# MATERIAL PROVIDED:
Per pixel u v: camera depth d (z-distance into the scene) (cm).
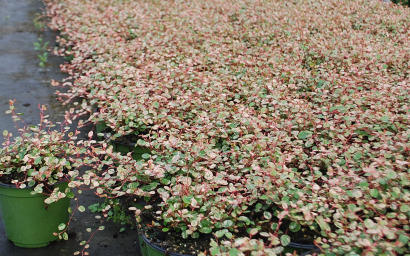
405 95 448
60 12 931
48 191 323
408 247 245
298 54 588
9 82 721
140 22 748
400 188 284
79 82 517
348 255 231
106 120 426
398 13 826
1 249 340
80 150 345
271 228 270
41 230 335
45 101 655
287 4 869
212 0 896
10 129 555
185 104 440
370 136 375
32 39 976
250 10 816
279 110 437
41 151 331
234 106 441
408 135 346
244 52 603
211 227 273
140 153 396
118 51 595
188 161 335
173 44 636
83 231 368
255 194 293
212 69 553
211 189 308
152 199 324
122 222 368
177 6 872
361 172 323
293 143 366
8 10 1234
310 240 272
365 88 503
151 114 430
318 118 412
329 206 290
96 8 909
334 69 526
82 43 666
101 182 331
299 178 326
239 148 376
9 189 314
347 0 877
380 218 253
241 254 234
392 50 592
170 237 279
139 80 492
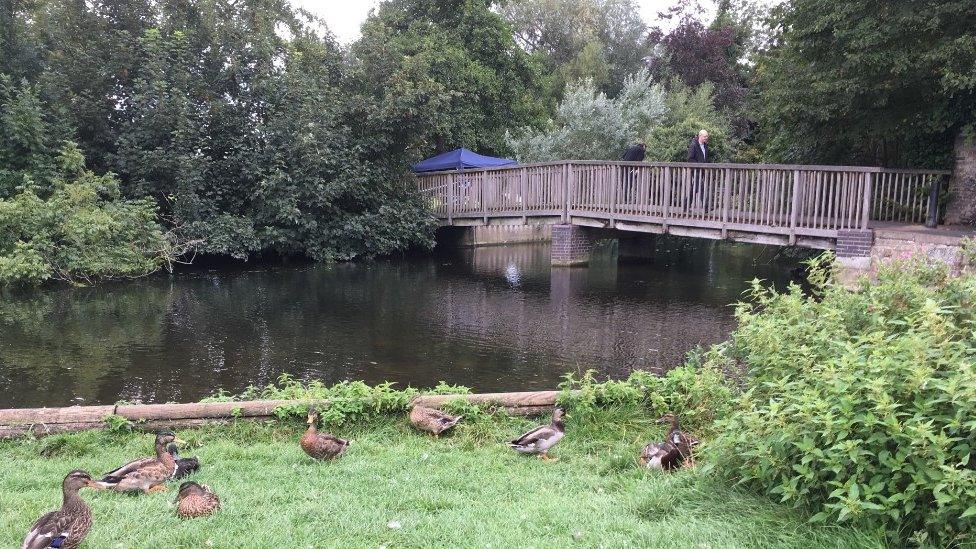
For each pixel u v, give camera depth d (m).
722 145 26.50
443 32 28.14
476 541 3.74
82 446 5.77
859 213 12.67
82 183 17.81
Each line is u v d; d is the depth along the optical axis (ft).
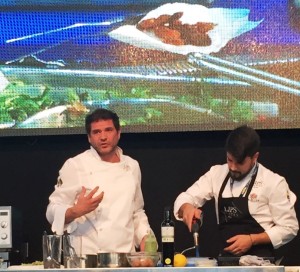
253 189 13.93
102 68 17.10
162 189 17.44
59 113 17.06
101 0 17.10
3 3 17.11
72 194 13.93
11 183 17.54
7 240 15.02
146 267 11.18
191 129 16.93
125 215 13.91
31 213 17.52
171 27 17.08
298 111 16.85
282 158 17.33
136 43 17.10
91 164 14.10
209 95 16.98
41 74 17.10
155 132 17.25
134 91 17.06
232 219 14.01
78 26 17.11
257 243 13.39
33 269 11.28
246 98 16.93
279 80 16.90
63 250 12.15
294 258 17.16
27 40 17.11
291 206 13.80
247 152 13.46
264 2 16.96
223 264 12.20
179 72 17.03
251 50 16.94
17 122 17.06
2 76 17.11
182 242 17.31
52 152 17.60
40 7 17.08
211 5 17.03
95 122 13.99
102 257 11.85
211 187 14.52
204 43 17.02
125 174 14.19
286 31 16.92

# ACTION ITEM:
Strip out the pictures and repeat the listing above exactly.

# EXERCISE SOLUTION:
Per pixel u v: camera depth d (z-distance into the scene) (cm).
405 95 448
60 12 931
48 191 323
408 247 245
298 54 588
9 82 721
140 22 748
400 188 284
79 82 517
348 255 231
106 120 426
398 13 826
1 249 340
80 150 345
271 228 270
41 230 335
45 101 655
287 4 869
212 0 896
10 129 555
185 104 440
370 136 375
32 39 976
250 10 816
279 110 437
41 151 331
234 106 441
408 135 346
244 52 603
211 227 273
140 153 396
118 51 595
188 161 335
173 44 636
83 231 368
255 194 293
212 69 553
211 189 308
152 199 324
122 222 368
177 6 872
361 172 323
293 143 366
8 10 1234
310 240 272
365 88 503
151 114 430
318 118 412
329 206 290
96 8 909
334 69 526
82 43 666
101 182 331
299 178 326
239 148 376
9 189 314
347 0 877
380 218 253
241 254 234
392 50 592
170 237 279
139 80 492
For each pixel u v, give camera depth d (m).
722 145 26.50
443 32 28.14
476 541 3.74
82 446 5.77
859 213 12.67
82 183 17.81
Each line is u v d; d is the depth along the optical axis (ft).
253 189 13.93
102 68 17.10
162 189 17.44
59 113 17.06
101 0 17.10
3 3 17.11
72 194 13.93
11 183 17.54
7 240 15.02
146 267 11.18
191 129 16.93
125 215 13.91
31 213 17.52
171 27 17.08
298 111 16.85
282 158 17.33
136 43 17.10
91 164 14.10
209 95 16.98
41 74 17.10
155 132 17.25
134 91 17.06
232 219 14.01
78 26 17.11
257 243 13.39
33 269 11.28
246 98 16.93
279 80 16.90
63 250 12.15
294 258 17.16
27 40 17.11
291 206 13.80
247 152 13.46
264 2 16.96
223 264 12.20
179 72 17.03
251 50 16.94
17 122 17.06
2 76 17.11
182 242 17.31
52 152 17.60
40 7 17.08
211 5 17.03
95 122 13.99
102 257 11.85
211 187 14.52
204 43 17.02
125 174 14.19
286 31 16.92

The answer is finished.